Was Vapor Pressure Really the Culprit in the North Dakota Rail Accident?
The Wall Street Journal recently covered an incident in which a train carrying crude oil out of North Dakota derailed and exploded.
Fortunately, there were no injuries as a result of the accident. But the article—which misses the mark on a couple of key points—has raised questions about the safety and regulations governing the crude-by-rail method of transportation.
“So much combustible gas”?
The Wall Street Journal article leads with this sentence:
“The crude oil aboard the train that derailed and exploded two weeks ago in West Virginia contained so much combustible gas that it would have been barred from rail transport under safety regulations set to go into effect next month.” (emphasis added)
Although the statement is definitely an effective attention-grabber, a little bit of analysis reveals that it falls well within the category of hyperbole.
In fact, the same WSJ article reveals that vapor pressure of crude oil (VPCRx) was reported at 13.9 psi by a third party . While it is true that North Dakota will implement new regulations in April that will require trains to transport crude with a VPCRx no greater than 13.7 psi, the 0.2 difference in psi absolute amounts to 1.2 percent. It’s hard to believe that such a difference merits framing the accident as one where vapor pressure made a difference.

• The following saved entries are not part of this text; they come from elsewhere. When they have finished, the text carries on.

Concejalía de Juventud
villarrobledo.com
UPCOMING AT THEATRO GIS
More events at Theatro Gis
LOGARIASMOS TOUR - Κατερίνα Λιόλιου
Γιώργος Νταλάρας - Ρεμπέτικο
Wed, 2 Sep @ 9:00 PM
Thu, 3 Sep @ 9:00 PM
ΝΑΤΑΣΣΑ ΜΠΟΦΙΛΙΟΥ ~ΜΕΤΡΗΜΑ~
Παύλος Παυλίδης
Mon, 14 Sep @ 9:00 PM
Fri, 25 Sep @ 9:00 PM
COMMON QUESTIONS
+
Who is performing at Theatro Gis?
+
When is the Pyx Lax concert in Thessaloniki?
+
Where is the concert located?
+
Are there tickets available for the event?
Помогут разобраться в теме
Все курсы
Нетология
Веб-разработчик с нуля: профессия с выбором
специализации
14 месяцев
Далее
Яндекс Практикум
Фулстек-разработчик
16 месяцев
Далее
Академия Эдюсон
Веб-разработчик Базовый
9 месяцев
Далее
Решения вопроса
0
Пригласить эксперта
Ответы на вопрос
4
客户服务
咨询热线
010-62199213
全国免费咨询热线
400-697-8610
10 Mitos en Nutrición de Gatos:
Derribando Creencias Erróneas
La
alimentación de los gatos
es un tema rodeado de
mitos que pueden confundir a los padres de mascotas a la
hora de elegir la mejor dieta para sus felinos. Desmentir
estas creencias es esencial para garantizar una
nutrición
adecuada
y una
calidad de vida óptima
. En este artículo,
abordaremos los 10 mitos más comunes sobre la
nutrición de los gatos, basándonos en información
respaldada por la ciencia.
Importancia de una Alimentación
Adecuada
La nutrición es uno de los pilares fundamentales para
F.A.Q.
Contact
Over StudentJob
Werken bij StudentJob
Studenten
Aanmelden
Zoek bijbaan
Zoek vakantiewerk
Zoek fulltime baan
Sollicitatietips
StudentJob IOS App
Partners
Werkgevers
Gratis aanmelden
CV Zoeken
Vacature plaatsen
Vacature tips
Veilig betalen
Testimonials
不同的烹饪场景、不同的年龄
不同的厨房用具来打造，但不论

Even more so once we consider that, when the North Dakota regulations were being drafted, the regulators recognized that a margin of error of 1 psi due to “sampling procedures” and “measurement equipment” had to be accounted and adjusted for. In other words, a margin of error of as much as 7.3 percent in such measurements is not uncommon in crude vapor measurements—although they vary depending on the methodology that is being used. In any case, the 1.2 percent difference falls well within that margin.
It is also important not to lose sight of the fact the definition of “stabilized crude oil” according to ANSI/API RP 3000, which is considered the national standard, requires a VPCRx no greater than 14.7 psi. This means that the tankers in the accident reported by the WSJ were around 5 percent more stable than what national standards have deemed to be stable for transportation.
Crude vapor pressure does not equal risk
Although vapor pressure is related to volatility, it’s not a dependable measure of the risk profile of a crude product in transport by itself.
Consider, for example, the Lac-Megantic tragedy. The crude being sent through it had a Reid vapor pressure of 9-9.5 psi, which is significantly lower than what any standard requires. As this terrible case shows, the notion that high crude vapor pressure by itself equals greater likelihood of crude explosions is just flat wrong.
As a recent report from the U.S. Congressional Research Service notes, viscosity, corrosivity, density, flash point, degree of sulphur, and distillation characteristics, among others are all relevant in determining how hazardous a substance is.
But, wait, what about the actual cause of the accident?
All the details about vapor pressure and volatility mask a simple fact: it’s nearly impossible to attribute the derailment and crash to vapor pressure. And, had the trail not derailed, its tankers would not have exploded.
In fact, even the WSJ article acknowledges—after spending several paragraphs on crude volatility—that “the cause of the derailment remains under investigation.” But, still, the way the media in general and the WSJ article in particular has framed the issue makes it seem as if the vapor pressure in a tanker car was the sole culprit.
A much better alternative would be to portray the facts in the appropriate context—even if it’s not a sensationalistic one and does not advance an advocacy agenda.